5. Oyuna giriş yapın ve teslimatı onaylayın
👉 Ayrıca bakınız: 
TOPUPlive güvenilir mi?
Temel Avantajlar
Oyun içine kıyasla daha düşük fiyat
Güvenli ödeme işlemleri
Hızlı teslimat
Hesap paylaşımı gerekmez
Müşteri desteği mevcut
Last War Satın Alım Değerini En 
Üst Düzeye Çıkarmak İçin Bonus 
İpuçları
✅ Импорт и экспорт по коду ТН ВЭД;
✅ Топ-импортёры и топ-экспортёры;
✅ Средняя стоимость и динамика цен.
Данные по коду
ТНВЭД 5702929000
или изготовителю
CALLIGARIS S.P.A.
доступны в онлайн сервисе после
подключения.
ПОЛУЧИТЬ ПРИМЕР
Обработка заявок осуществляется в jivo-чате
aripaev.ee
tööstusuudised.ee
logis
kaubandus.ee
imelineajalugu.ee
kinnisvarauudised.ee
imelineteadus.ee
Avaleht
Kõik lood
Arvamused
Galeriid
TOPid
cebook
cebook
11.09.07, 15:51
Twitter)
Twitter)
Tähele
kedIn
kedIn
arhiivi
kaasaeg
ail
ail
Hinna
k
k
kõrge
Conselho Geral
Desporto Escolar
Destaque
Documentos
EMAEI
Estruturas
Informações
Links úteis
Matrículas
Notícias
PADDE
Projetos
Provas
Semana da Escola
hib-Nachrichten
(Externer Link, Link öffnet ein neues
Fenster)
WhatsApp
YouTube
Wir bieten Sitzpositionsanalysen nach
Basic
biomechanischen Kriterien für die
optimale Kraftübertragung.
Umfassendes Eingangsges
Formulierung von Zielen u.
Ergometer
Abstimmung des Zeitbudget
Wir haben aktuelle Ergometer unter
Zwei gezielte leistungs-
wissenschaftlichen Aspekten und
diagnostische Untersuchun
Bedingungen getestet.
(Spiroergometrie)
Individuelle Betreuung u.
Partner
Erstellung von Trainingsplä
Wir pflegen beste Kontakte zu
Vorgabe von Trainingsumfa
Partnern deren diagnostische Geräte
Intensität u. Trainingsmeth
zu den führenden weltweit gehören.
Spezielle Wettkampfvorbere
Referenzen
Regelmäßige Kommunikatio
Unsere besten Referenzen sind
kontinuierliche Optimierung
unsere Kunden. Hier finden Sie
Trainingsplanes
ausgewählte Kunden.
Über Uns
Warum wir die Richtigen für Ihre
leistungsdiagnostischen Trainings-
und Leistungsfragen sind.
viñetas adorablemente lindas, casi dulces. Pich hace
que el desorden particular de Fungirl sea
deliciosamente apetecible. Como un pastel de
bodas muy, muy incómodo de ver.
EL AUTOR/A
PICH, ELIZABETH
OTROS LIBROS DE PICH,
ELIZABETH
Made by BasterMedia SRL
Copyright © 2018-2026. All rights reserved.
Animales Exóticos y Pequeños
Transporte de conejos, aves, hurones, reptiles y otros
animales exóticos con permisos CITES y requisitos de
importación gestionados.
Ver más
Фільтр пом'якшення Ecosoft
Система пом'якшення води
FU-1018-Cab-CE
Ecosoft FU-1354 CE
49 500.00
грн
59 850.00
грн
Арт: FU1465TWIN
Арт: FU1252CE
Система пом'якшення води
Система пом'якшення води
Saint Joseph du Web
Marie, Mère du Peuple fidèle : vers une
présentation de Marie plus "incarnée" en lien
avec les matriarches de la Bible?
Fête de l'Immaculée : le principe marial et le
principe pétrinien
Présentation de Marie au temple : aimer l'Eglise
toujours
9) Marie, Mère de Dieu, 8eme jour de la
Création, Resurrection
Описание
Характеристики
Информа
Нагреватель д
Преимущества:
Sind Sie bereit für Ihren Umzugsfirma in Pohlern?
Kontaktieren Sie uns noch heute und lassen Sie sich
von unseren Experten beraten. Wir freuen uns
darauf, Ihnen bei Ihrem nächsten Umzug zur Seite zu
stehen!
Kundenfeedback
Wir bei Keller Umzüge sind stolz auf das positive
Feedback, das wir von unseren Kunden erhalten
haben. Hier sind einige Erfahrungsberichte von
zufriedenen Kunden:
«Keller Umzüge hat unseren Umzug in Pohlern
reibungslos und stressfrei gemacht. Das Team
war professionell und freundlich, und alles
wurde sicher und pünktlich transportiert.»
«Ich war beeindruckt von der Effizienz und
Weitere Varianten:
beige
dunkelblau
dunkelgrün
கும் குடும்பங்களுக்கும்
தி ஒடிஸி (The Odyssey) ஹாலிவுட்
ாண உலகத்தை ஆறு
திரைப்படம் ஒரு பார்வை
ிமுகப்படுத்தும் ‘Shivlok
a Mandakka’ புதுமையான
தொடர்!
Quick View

==*==

→ What is being asked:
The data should be written out again in full, exactly as it stands.

→ Answer space:
5. Oyuna giriş yapın ve teslimatı onaylayın
👉 Ayrıca bakınız: 
TOPUPlive güvenilir mi?
Temel Avantajlar
Oyun içine kıyasla daha düşük fiyat
Güvenli ödeme işlemleri
Hızlı teslimat
Hesap paylaşımı gerekmez
Müşteri desteği mevcut
Last War Satın Alım Değerini En 
Üst Düzeye Çıkarmak İçin Bonus 
İpuçları
✅ Импорт и экспорт по коду ТН ВЭД;
✅ Топ-импортёры и топ-экспортёры;
✅ Средняя стоимость и динамика цен.
Данные по коду
ТНВЭД 5702929000
или изготовителю
CALLIGARIS S.P.A.
доступны в онлайн сервисе после
подключения.
ПОЛУЧИТЬ ПРИМЕР
Обработка заявок осуществляется в jivo-чате
aripaev.ee
tööstusuudised.ee
logis
kaubandus.ee
imelineajalugu.ee
kinnisvarauudised.ee
imelineteadus.ee
Avaleht
Kõik lood
Arvamused
Galeriid
TOPid
cebook
cebook
11.09.07, 15:51
Twitter)
Twitter)
Tähele
kedIn
kedIn
arhiivi
kaasaeg
ail
ail
Hinna
k
k
kõrge
Conselho Geral
Desporto Escolar
Destaque
Documentos
EMAEI
Estruturas
Informações
Links úteis
Matrículas
Notícias
PADDE
Projetos
Provas
Semana da Escola
hib-Nachrichten
(Externer Link, Link öffnet ein neues
Fenster)
WhatsApp
YouTube
Wir bieten Sitzpositionsanalysen nach
Basic
biomechanischen Kriterien für die
optimale Kraftübertragung.
Umfassendes Eingangsges
Formulierung von Zielen u.
Ergometer
Abstimmung des Zeitbudget
Wir haben aktuelle Ergometer unter
Zwei gezielte leistungs-
wissenschaftlichen Aspekten und
diagnostische Untersuchun
Bedingungen getestet.
(Spiroergometrie)
Individuelle Betreuung u.
Partner
Erstellung von Trainingsplä
Wir pflegen beste Kontakte zu
Vorgabe von Trainingsumfa
Partnern deren diagnostische Geräte
Intensität u. Trainingsmeth
zu den führenden weltweit gehören.
Spezielle Wettkampfvorbere
Referenzen
Regelmäßige Kommunikatio
Unsere besten Referenzen sind
kontinuierliche Optimierung
unsere Kunden. Hier finden Sie
Trainingsplanes
ausgewählte Kunden.
Über Uns
Warum wir die Richtigen für Ihre
leistungsdiagnostischen Trainings-
und Leistungsfragen sind.
viñetas adorablemente lindas, casi dulces. Pich hace
que el desorden particular de Fungirl sea
deliciosamente apetecible. Como un pastel de
bodas muy, muy incómodo de ver.
EL AUTOR/A
PICH, ELIZABETH
OTROS LIBROS DE PICH,
ELIZABETH
Made by BasterMedia SRL
Copyright © 2018-2026. All rights reserved.
Animales Exóticos y Pequeños
Transporte de conejos, aves, hurones, reptiles y otros
animales exóticos con permisos CITES y requisitos de
importación gestionados.
Ver más
Фільтр пом'якшення Ecosoft
Система пом'якшення води
FU-1018-Cab-CE
Ecosoft FU-1354 CE
49 500.00
грн
59 850.00
грн
Арт: FU1465TWIN
Арт: FU1252CE
Система пом'якшення води
Система пом'якшення води
Saint Joseph du Web
Marie, Mère du Peuple fidèle : vers une
présentation de Marie plus "incarnée" en lien
avec les matriarches de la Bible?
Fête de l'Immaculée : le principe marial et le
principe pétrinien
Présentation de Marie au temple : aimer l'Eglise
toujours
9) Marie, Mère de Dieu, 8eme jour de la
Création, Resurrection
Описание
Характеристики
Информа
Нагреватель д
Преимущества:
Sind Sie bereit für Ihren Umzugsfirma in Pohlern?
Kontaktieren Sie uns noch heute und lassen Sie sich
von unseren Experten beraten. Wir freuen uns
darauf, Ihnen bei Ihrem nächsten Umzug zur Seite zu
stehen!
Kundenfeedback
Wir bei Keller Umzüge sind stolz auf das positive
Feedback, das wir von unseren Kunden erhalten
haben. Hier sind einige Erfahrungsberichte von
zufriedenen Kunden:
«Keller Umzüge hat unseren Umzug in Pohlern
reibungslos und stressfrei gemacht. Das Team
war professionell und freundlich, und alles
wurde sicher und pünktlich transportiert.»
«Ich war beeindruckt von der Effizienz und
Weitere Varianten:
beige
dunkelblau
dunkelgrün
கும் குடும்பங்களுக்கும்
தி ஒடிஸி (The Odyssey) ஹாலிவுட்
ாண உலகத்தை ஆறு
திரைப்படம் ஒரு பார்வை
ிமுகப்படுத்தும் ‘Shivlok
a Mandakka’ புதுமையான
தொடர்!
Quick View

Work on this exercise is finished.